Apart from any images, the entries are to be output exactly.

=== PROVIDED RECORDS ===

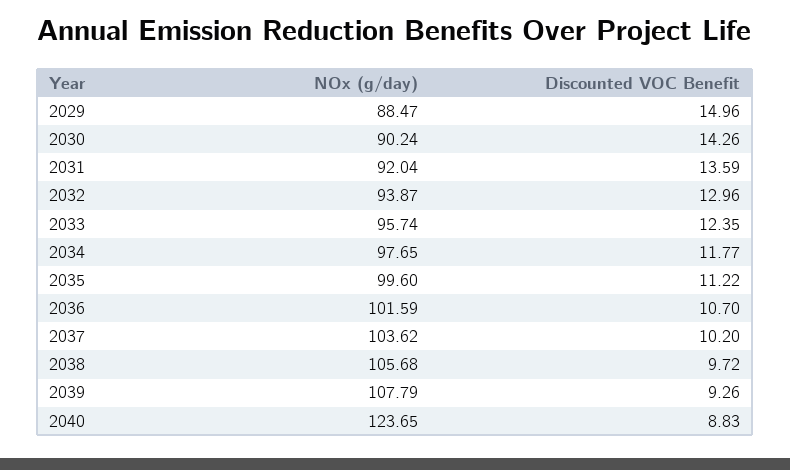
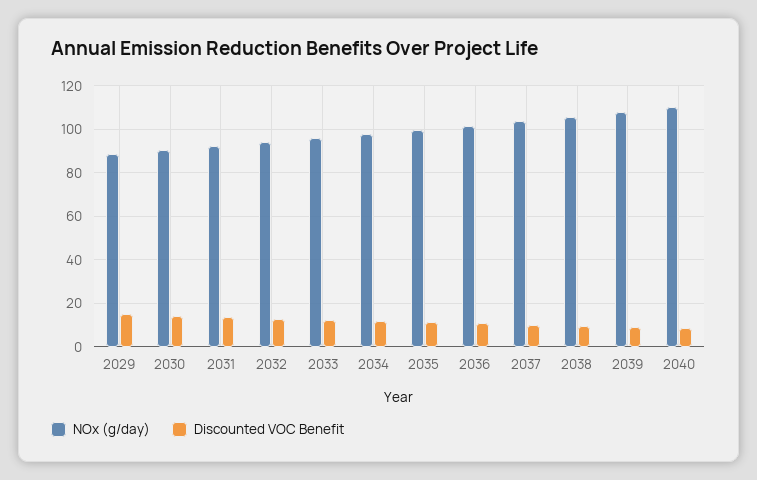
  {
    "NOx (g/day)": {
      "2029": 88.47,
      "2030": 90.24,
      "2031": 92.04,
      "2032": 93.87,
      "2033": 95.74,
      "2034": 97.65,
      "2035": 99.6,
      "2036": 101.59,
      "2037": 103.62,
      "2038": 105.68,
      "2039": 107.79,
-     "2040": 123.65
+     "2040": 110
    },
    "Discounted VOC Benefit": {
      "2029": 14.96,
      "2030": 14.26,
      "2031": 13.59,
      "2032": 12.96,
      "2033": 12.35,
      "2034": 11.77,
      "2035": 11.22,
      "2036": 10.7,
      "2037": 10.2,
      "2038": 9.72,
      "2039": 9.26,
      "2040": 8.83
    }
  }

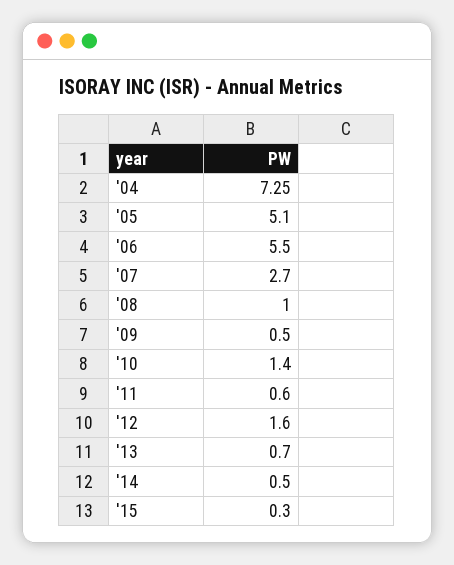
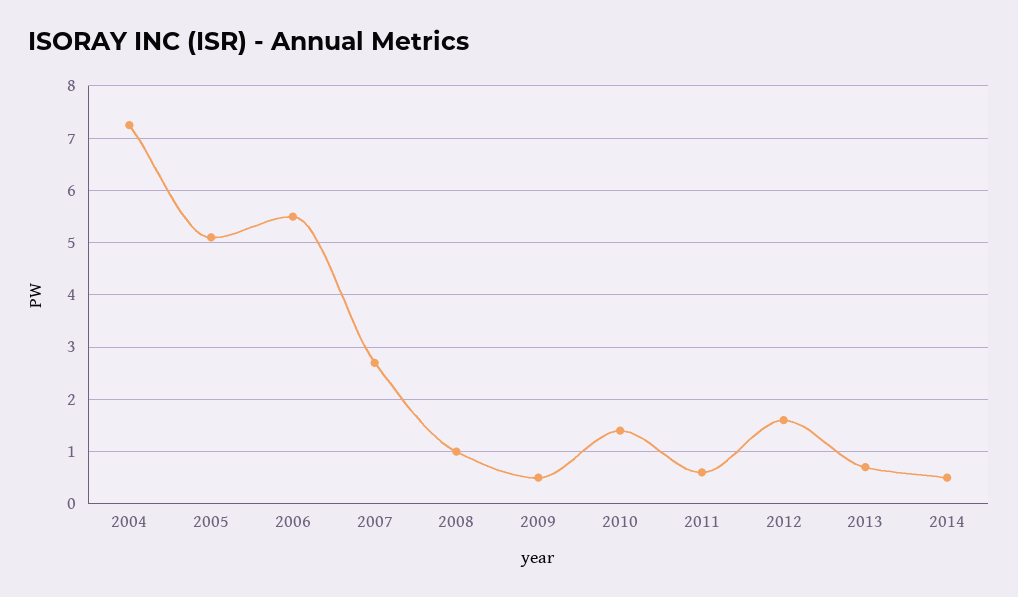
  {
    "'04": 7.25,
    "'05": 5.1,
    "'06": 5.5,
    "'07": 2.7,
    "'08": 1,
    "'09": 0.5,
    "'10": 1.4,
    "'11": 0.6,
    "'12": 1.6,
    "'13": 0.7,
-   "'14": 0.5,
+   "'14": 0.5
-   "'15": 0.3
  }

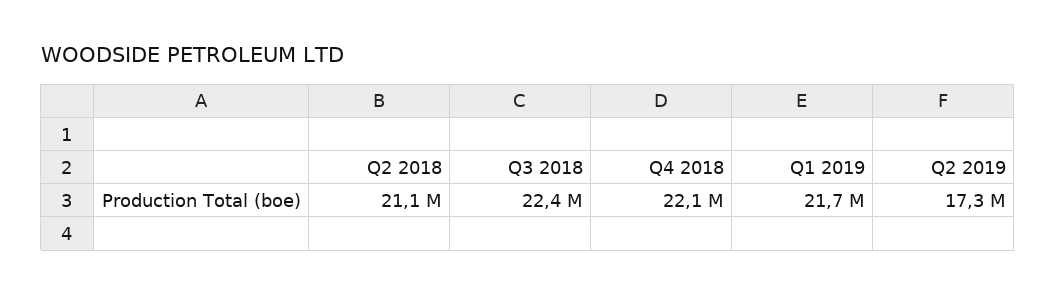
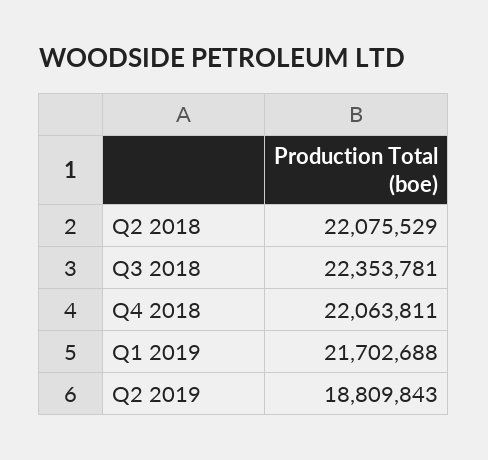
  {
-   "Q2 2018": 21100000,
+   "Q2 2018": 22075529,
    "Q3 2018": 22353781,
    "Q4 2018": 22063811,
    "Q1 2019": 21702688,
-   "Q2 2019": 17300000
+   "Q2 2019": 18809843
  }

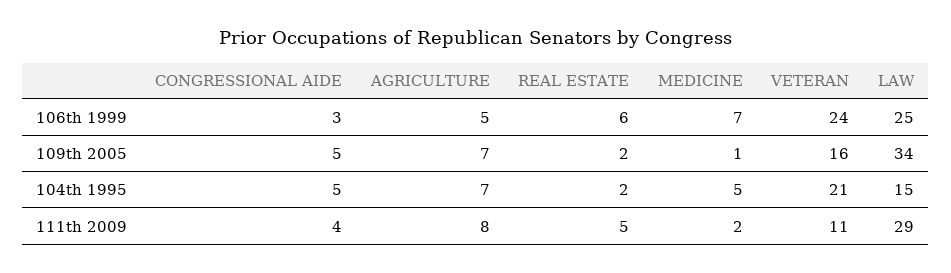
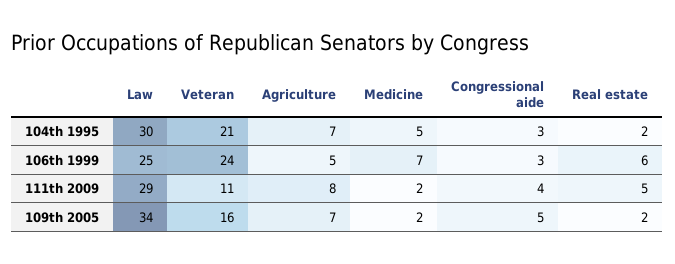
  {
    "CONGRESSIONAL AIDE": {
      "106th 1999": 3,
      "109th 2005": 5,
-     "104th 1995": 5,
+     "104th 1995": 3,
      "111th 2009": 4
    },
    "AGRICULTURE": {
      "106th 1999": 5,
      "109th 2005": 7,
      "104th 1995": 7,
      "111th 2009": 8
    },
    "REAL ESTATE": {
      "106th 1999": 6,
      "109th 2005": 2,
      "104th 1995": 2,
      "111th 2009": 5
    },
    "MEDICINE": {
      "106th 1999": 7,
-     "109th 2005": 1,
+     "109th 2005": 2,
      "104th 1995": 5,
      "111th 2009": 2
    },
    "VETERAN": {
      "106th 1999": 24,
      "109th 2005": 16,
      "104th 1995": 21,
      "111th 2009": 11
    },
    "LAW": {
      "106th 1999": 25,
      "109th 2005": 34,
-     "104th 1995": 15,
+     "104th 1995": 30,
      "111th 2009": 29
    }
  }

===

_EXERCISE SOLUTION_:
  {
    "NOx (g/day)": {
      "2029": 88.47,
      "2030": 90.24,
      "2031": 92.04,
      "2032": 93.87,
      "2033": 95.74,
      "2034": 97.65,
      "2035": 99.6,
      "2036": 101.59,
      "2037": 103.62,
      "2038": 105.68,
      "2039": 107.79,
-     "2040": 123.65
+     "2040": 110
    },
    "Discounted VOC Benefit": {
      "2029": 14.96,
      "2030": 14.26,
      "2031": 13.59,
      "2032": 12.96,
      "2033": 12.35,
      "2034": 11.77,
      "2035": 11.22,
      "2036": 10.7,
      "2037": 10.2,
      "2038": 9.72,
      "2039": 9.26,
      "2040": 8.83
    }
  }

  {
    "'04": 7.25,
    "'05": 5.1,
    "'06": 5.5,
    "'07": 2.7,
    "'08": 1,
    "'09": 0.5,
    "'10": 1.4,
    "'11": 0.6,
    "'12": 1.6,
    "'13": 0.7,
-   "'14": 0.5,
+   "'14": 0.5
-   "'15": 0.3
  }

  {
-   "Q2 2018": 21100000,
+   "Q2 2018": 22075529,
    "Q3 2018": 22353781,
    "Q4 2018": 22063811,
    "Q1 2019": 21702688,
-   "Q2 2019": 17300000
+   "Q2 2019": 18809843
  }

  {
    "CONGRESSIONAL AIDE": {
      "106th 1999": 3,
      "109th 2005": 5,
-     "104th 1995": 5,
+     "104th 1995": 3,
      "111th 2009": 4
    },
    "AGRICULTURE": {
      "106th 1999": 5,
      "109th 2005": 7,
      "104th 1995": 7,
      "111th 2009": 8
    },
    "REAL ESTATE": {
      "106th 1999": 6,
      "109th 2005": 2,
      "104th 1995": 2,
      "111th 2009": 5
    },
    "MEDICINE": {
      "106th 1999": 7,
-     "109th 2005": 1,
+     "109th 2005": 2,
      "104th 1995": 5,
      "111th 2009": 2
    },
    "VETERAN": {
      "106th 1999": 24,
      "109th 2005": 16,
      "104th 1995": 21,
      "111th 2009": 11
    },
    "LAW": {
      "106th 1999": 25,
      "109th 2005": 34,
-     "104th 1995": 15,
+     "104th 1995": 30,
      "111th 2009": 29
    }
  }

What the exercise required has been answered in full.